Lay out the listing below as a two-column CSV with the headers field and value, one row per line, from the line with "family: Rosaceae" up to and including the line with "elevation (m): 2550". Put each entry in its own quoted field and turn any line breaks into spaces.

Collected data:
++++++++++++++++++++
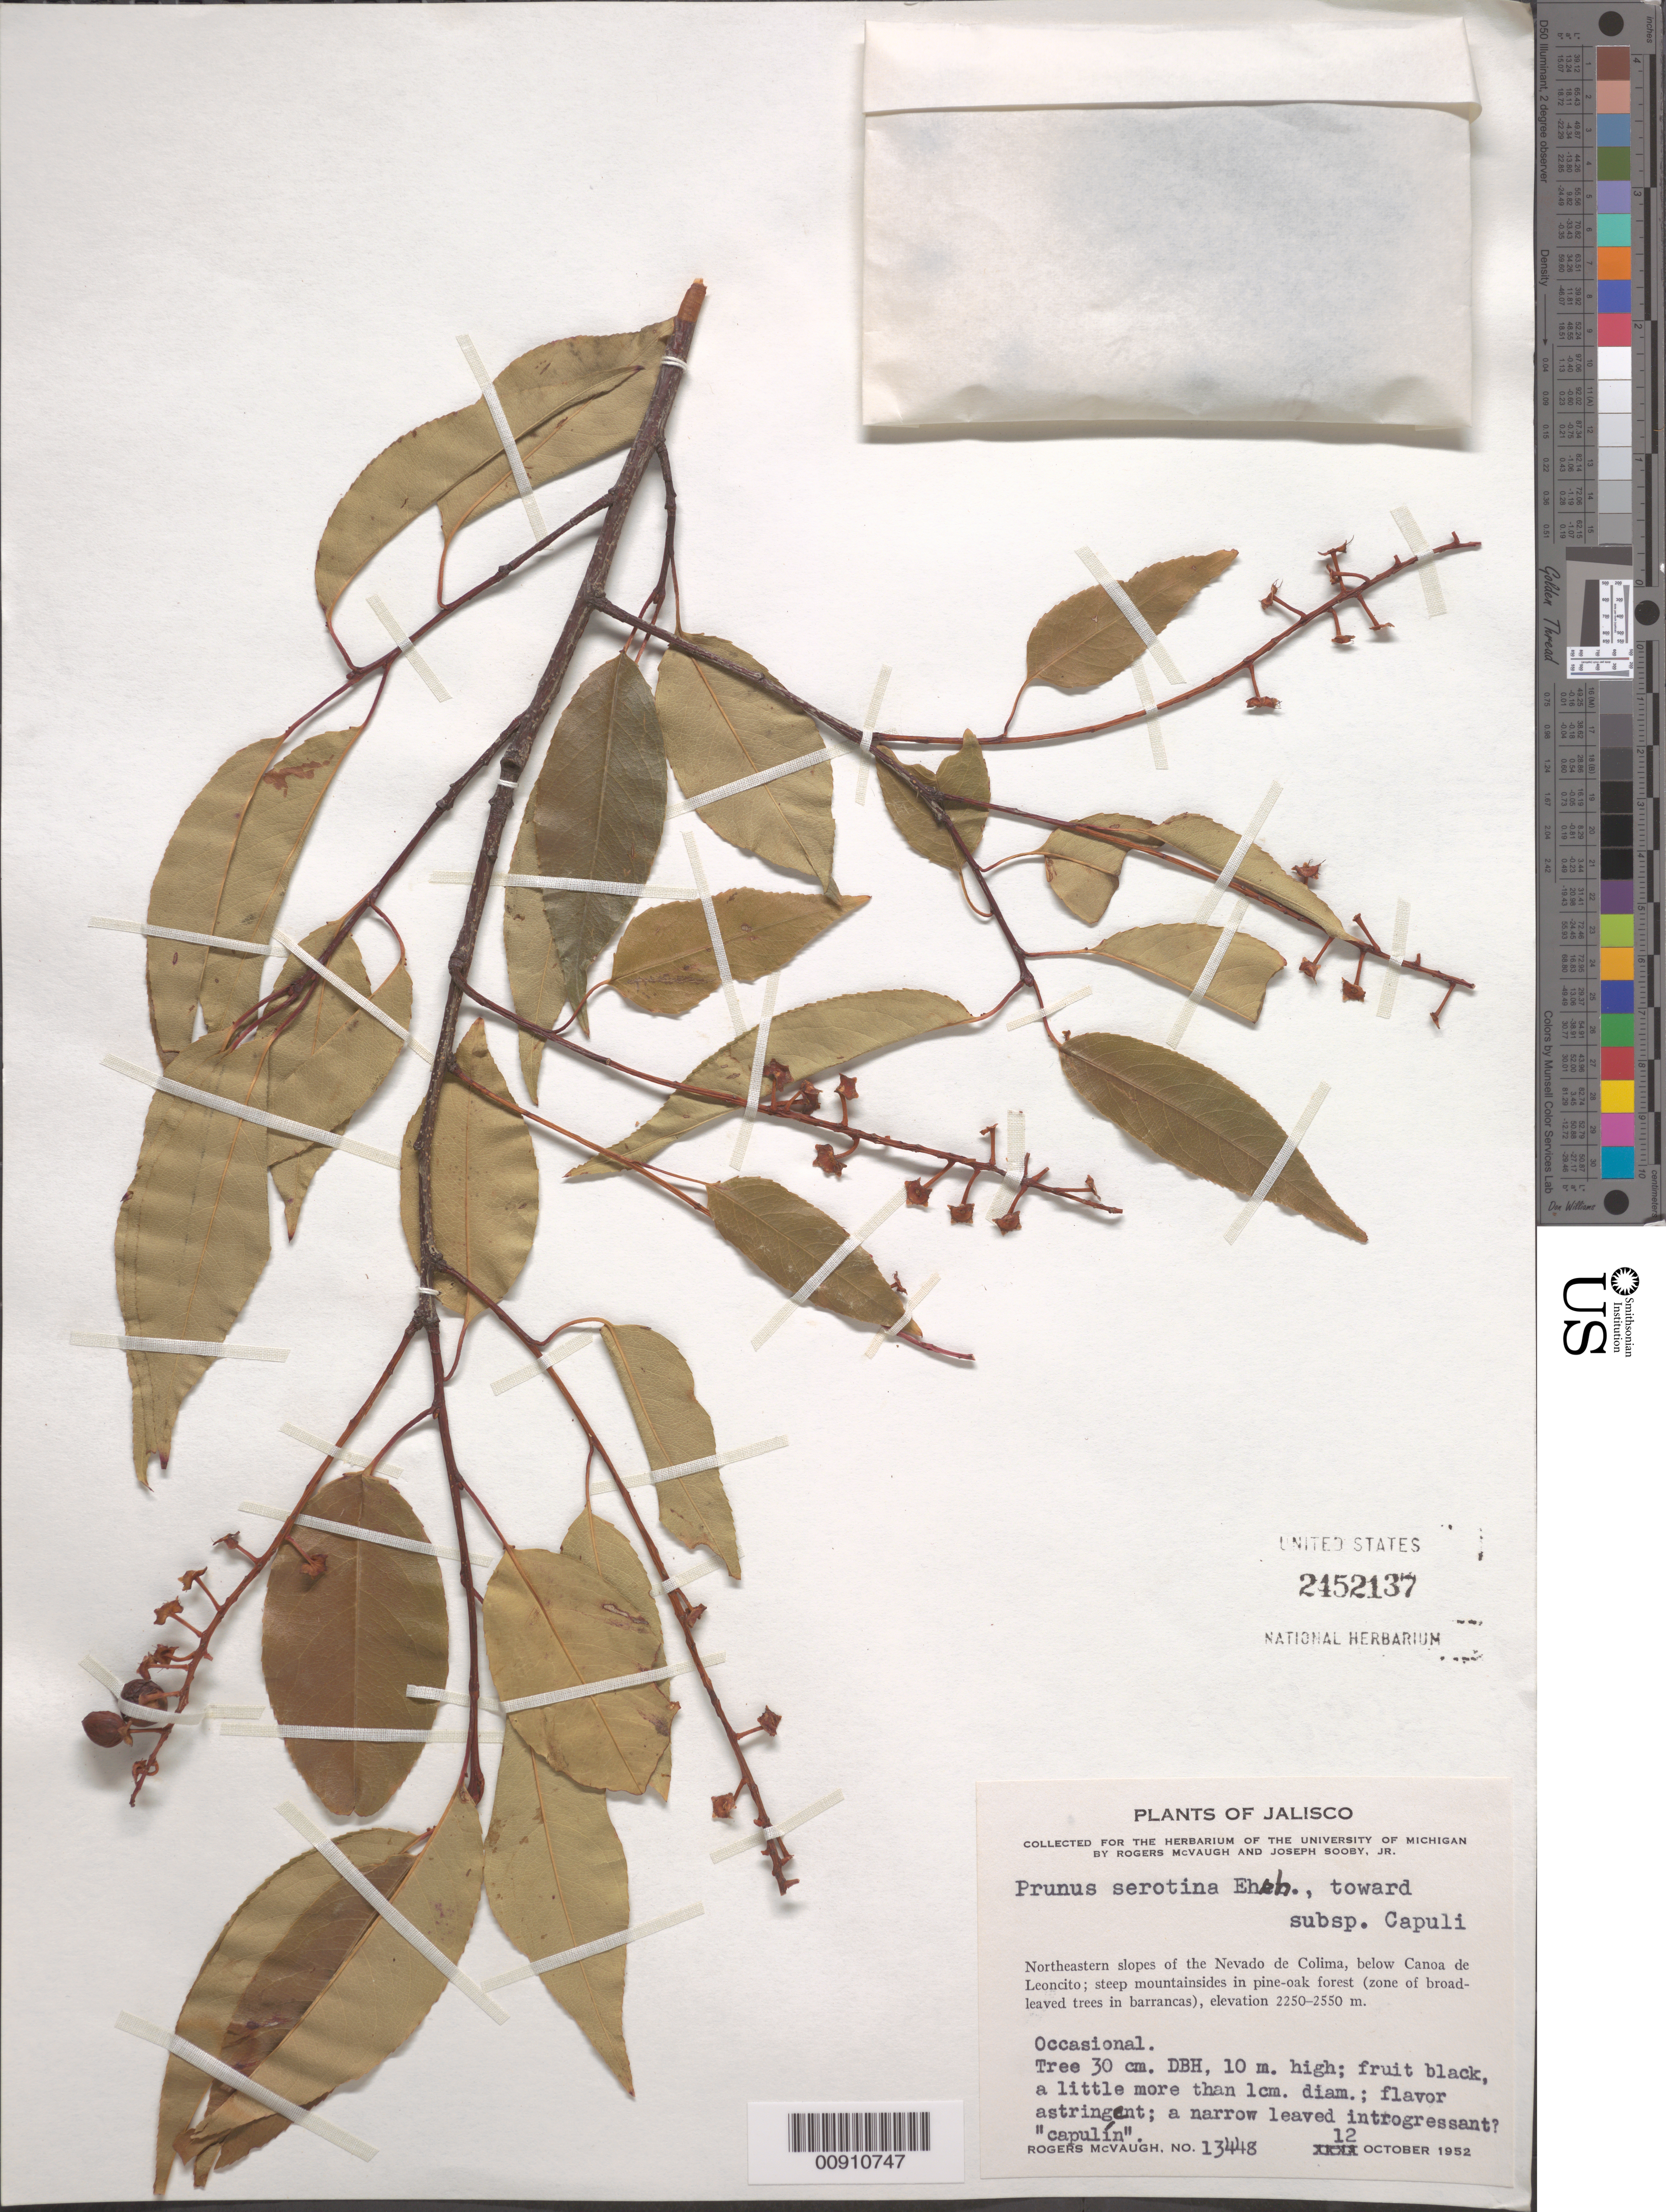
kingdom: Plantae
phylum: Tracheophyta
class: Magnoliopsida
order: Rosales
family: Rosaceae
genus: Prunus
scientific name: Prunus serotina var. salicifolia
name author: (Kunth) Koehne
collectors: R. McVaugh & J. Sooby Jr.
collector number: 13448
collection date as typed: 12 Oct 1952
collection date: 1952-10-12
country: Mexico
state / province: Jalisco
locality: Northeastern slopes of Nevado de Colima, below Canoa de Leoncito.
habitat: Steep mountainsides in pine-oak forest (zone of broad-leaved trees in barrancas).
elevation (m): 2550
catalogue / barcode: US 2452137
++++++++++++++++++++
■ Correct response
field,value
"family:","Rosaceae"
"genus:","Prunus"
"scientific name:","Prunus serotina var. salicifolia"
"name author:","(Kunth) Koehne"
"collectors:","R. McVaugh & J. Sooby Jr."
"collector number:","13448"
"collection date as typed:","12 Oct 1952"
"collection date:","1952-10-12"
"country:","Mexico"
"state / province:","Jalisco"
"locality:","Northeastern slopes of Nevado de Colima, below Canoa de Leoncito."
"habitat:","Steep mountainsides in pine-oak forest (zone of broad-leaved trees in barrancas)."
"elevation (m):","2550"